(Stored data entries)

_ _ _ _ _ _ _

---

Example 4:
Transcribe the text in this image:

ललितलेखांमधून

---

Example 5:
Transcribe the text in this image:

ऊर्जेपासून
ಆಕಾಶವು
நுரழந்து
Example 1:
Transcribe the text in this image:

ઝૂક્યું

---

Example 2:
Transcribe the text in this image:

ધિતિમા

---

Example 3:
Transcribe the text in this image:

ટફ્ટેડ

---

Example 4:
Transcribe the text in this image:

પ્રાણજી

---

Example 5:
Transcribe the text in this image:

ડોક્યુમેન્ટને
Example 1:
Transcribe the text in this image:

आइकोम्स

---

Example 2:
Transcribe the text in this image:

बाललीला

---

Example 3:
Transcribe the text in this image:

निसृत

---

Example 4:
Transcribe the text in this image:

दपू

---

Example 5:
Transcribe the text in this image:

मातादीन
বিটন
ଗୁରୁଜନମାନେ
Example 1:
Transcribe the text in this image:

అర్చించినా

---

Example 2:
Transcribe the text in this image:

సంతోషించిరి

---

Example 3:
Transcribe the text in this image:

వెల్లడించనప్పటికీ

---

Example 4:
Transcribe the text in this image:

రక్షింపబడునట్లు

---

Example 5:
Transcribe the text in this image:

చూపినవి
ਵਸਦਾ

_ _ _ _ _ _ _

Task requirements
Each record above should be repeated exactly.

Answer to this task
---

Example 4:
Transcribe the text in this image:

ललितलेखांमधून

---

Example 5:
Transcribe the text in this image:

ऊर्जेपासून
ಆಕಾಶವು
நுரழந்து
Example 1:
Transcribe the text in this image:

ઝૂક્યું

---

Example 2:
Transcribe the text in this image:

ધિતિમા

---

Example 3:
Transcribe the text in this image:

ટફ્ટેડ

---

Example 4:
Transcribe the text in this image:

પ્રાણજી

---

Example 5:
Transcribe the text in this image:

ડોક્યુમેન્ટને
Example 1:
Transcribe the text in this image:

आइकोम्स

---

Example 2:
Transcribe the text in this image:

बाललीला

---

Example 3:
Transcribe the text in this image:

निसृत

---

Example 4:
Transcribe the text in this image:

दपू

---

Example 5:
Transcribe the text in this image:

मातादीन
বিটন
ଗୁରୁଜନମାନେ
Example 1:
Transcribe the text in this image:

అర్చించినా

---

Example 2:
Transcribe the text in this image:

సంతోషించిరి

---

Example 3:
Transcribe the text in this image:

వెల్లడించనప్పటికీ

---

Example 4:
Transcribe the text in this image:

రక్షింపబడునట్లు

---

Example 5:
Transcribe the text in this image:

చూపినవి
ਵਸਦਾ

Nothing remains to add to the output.